All right, before I go into my project, here is a disclaimer. At my school, there is theater- which is the acting aspect of the arts, and tech theater- which is the set making, costume, props, lighting, etc. aspect of the arts. And if it isn’t obvious, I am in tech-theater because of costuming. At the beginning of junior year I was blessed with being given the title of being head of costuming (it being my dream since freshmen year). With that, I dealt with the costume room and decided on what actor/actress got which costume for their role in the play. It’s a tough job, I’m not even going to lie, but I didn’t care because I like a challenge.
Every year we have a total of three productions; one in the fall, winter, and spring. In the spring, we did the musical How to Succeed in Business Without Really Trying. If you are not aware of what that is, it is a big Broadway production of a man who was a window washer and worked his way up to CEO by reading a manual on how to do it. This production took place in New York City in the 1960s when men were still the moneymakers of the family but women could work but only as secretaries. The cast of this musical was at least 40+ people, that’s 40+ suits for men and women. But I wasn’t worried about that aspect of the musical, there is a certain scene in the play where all the girl characters wear the same dress for a music number.
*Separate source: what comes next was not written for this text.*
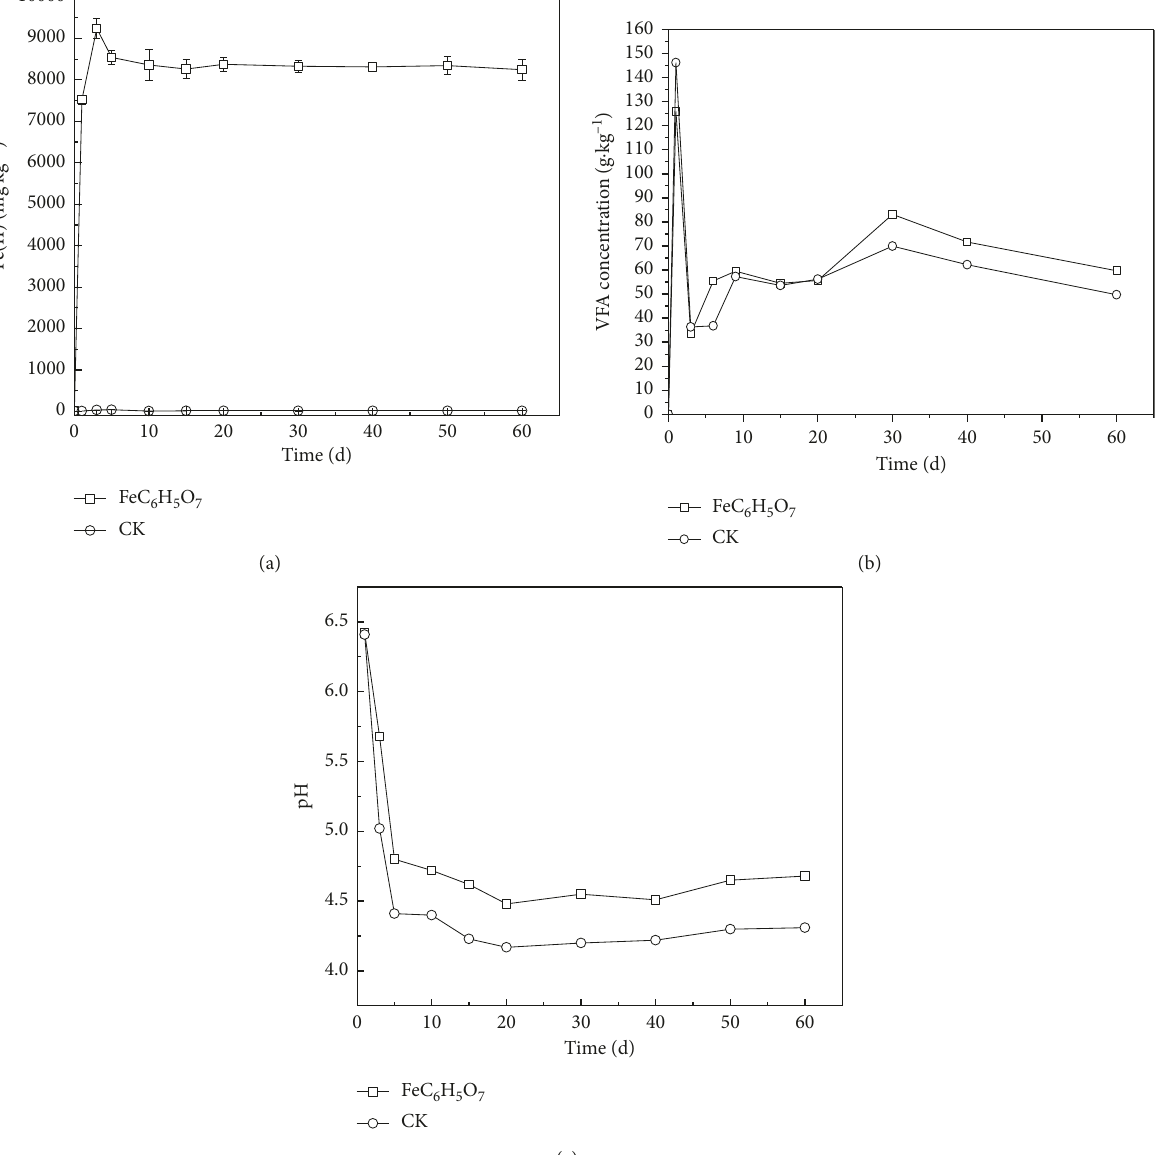
Figure 7: Changes in Fe(II) (a), VFA (b), and pH (c) with time in the destructive testing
The plan originally was to order the twenty dresses for the girls, but two weeks prior to the production, we had a mishap and needed them made- as in sewn. And who was this responsibility of making twenty dresses for different forms of girls in two weeks given to? Me. 

If it wasn’t a last resort, I wouldn’t have taken the opportunity. But I thought I could do it- and I did. But, no lie, I wanted to quit so many times. I wanted to rip the dresses to shreds more times then I could count. I would sit at my sewing machine thinking “What the hell have you done” so much I’m surprised I haven’t quit sewing in all. But I had a support system. I had a good amount of people telling me I could do it, and I did. So this post is dedicated to my mother who was loving enough to let me cry my anger of these twenty dresses, and hard enough to tell me that I couldn’t half-fast it, that I needed to make these dresses professionally.
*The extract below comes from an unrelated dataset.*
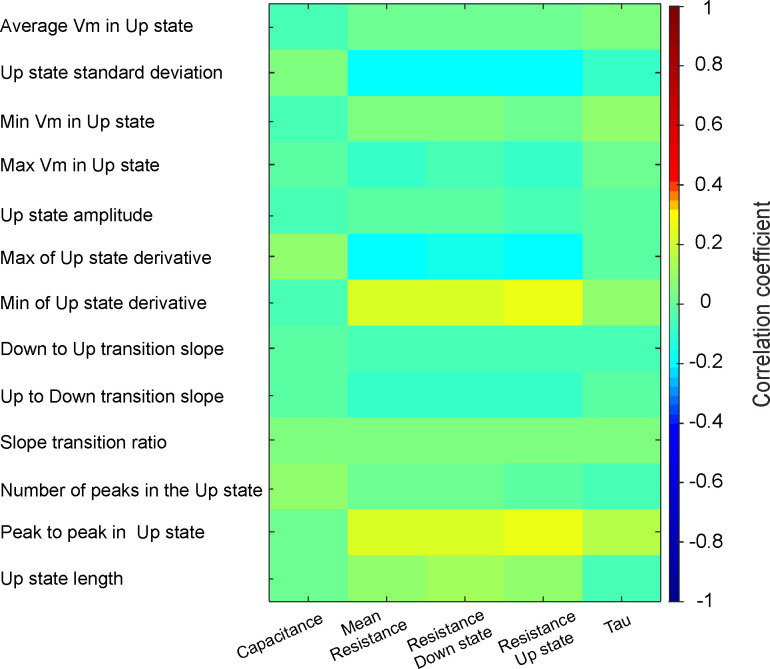
Correlation between the SWO features and electrophysiological properties of MSNs.Correlation coefficient of the 13 SWO features, showed in Figure 1 and the intrinsic properties of MSNs. Note that all coefficients are < 0.03.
The pattern I used for this 1960, formal occasion, dress was NewLook S0375.

As much as I wanted to make Dress A, I didn’t have the time nor patience to make twenty of that particular dress so I settled for Dress C. There were only four pieces to this; Bodice Front, Bodice Back, Skirt Front, and Skirt Back. There were four darts in the bodice, two for the breast and two at the bottom that would connect to the skirt. And on the skirt were pleats that were in the front and back.

When I made the prototype, I had made it in red satin, this being what the director asked for.

IMG_1588 (1)

It only took about an hour and a half to make. With satin fabric, it wouldn’t cost so much but to get enough for twenty girls of different sizes wasn’t happening. So I changed the fabric to cotton, and then the color to black. That was easy to find because I am a huge fan of cotton (you can press the hell of it and it not get messy unlike satin)
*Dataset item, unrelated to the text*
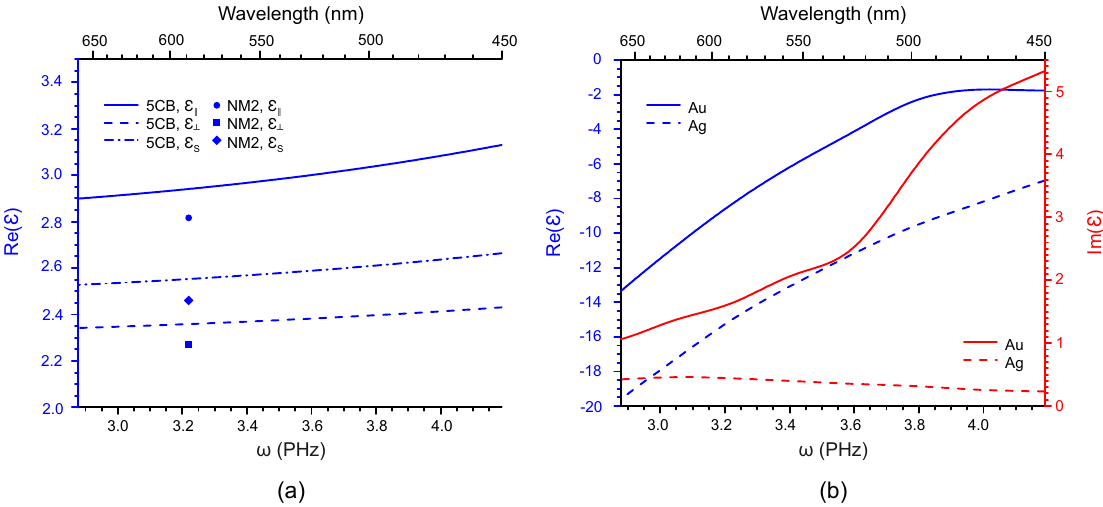
Figure A1. Frequency dependence of the components of the dielectric susceptibility of the nematic hosts 5 CB [25] and NM 2 [26] ( a ) and gold and silver ( b )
After getting the measurements of the girls in the production, I had came to the conclusion that I could make all the dresses a size fourteen and be able to take it to fit their frame. But as time winded down and there was only two days before the opening night, I had been watching the numbers and saw four girls who could no fit a size fourteen. The measurements I was given on those four girls were wrong and I could tell instantly by just watching them practice that they weren’t going to fit.

Enter anxiety attack stage right. 

My motivation then was dropping severely. Even with my tech-theater family, I didn’t feel like I could do it. I had to alter two dresses and then create two others in bigger sizes. For the two I had to create by eye since I had cut out a size fourteen, I did the darts in the bodice and only put the pleats on the front of the skirt instead of the front and back.

The pattern called for a zipper but since this was a five minute music number, and only two out of the twenty girls needed to do a quick change back into their work attire, I put in Velcro strips as a zipper. It was a quick and easy way to get in and out of the dress so it wouldn’t be time consuming for the actresses or me. For the two girls who wore it longer, I put in a 22″ zipper.

All in all, this experience is one I’ll never forget. It was challenging, it was mindblowing, it was crazy. Is it something I would easily go back and change? Honestly? No. Regardless of the fact that I had so many breakdowns, I continued with it because that’s what I want to do. It is something I had to experience before I officially decided what it is I want to do after college. It opened my eyes to what costume designers have to do everyday, what I had to do as high school student is nothing to what they do. It let me know what it is I want to do and I’m thankful for that each day.

I have made a lot of things since then and I am excited to show you guys. Thank you for your patience and the love, I will be back again with another project.